==== Supplied records ====
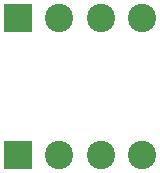
<source format=gbr>
%TF.GenerationSoftware,KiCad,Pcbnew,7.0.5*%
%TF.CreationDate,2023-06-29T13:10:02+12:00*%
%TF.ProjectId,manipulator_PCB,6d616e69-7075-46c6-9174-6f725f504342,rev?*%
%TF.SameCoordinates,Original*%
%TF.FileFunction,Soldermask,Bot*%
%TF.FilePolarity,Negative*%
%FSLAX46Y46*%
G04 Gerber Fmt 4.6, Leading zero omitted, Abs format (unit mm)*
G04 Created by KiCad (PCBNEW 7.0.5) date 2023-06-29 13:10:02*
%MOMM*%
%LPD*%
G01*
G04 APERTURE LIST*
%ADD10R,2.400000X2.400000*%
%ADD11C,2.400000*%
G04 APERTURE END LIST*
D10*
%TO.C,J9*%
X35220000Y-50800000D03*
D11*
X38720000Y-50800000D03*
X42220000Y-50800000D03*
X45720000Y-50800000D03*
%TD*%
D10*
%TO.C,J8*%
X35220000Y-39210000D03*
D11*
X38720000Y-39210000D03*
X42220000Y-39210000D03*
X45720000Y-39210000D03*
%TD*%
M02*

</source>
====
*Exercise aim*: Look through the entries above and report each line where the string "APERTURE" occurs.

*Solution to the exercise*:
G04 APERTURE LIST*
G04 APERTURE END LIST*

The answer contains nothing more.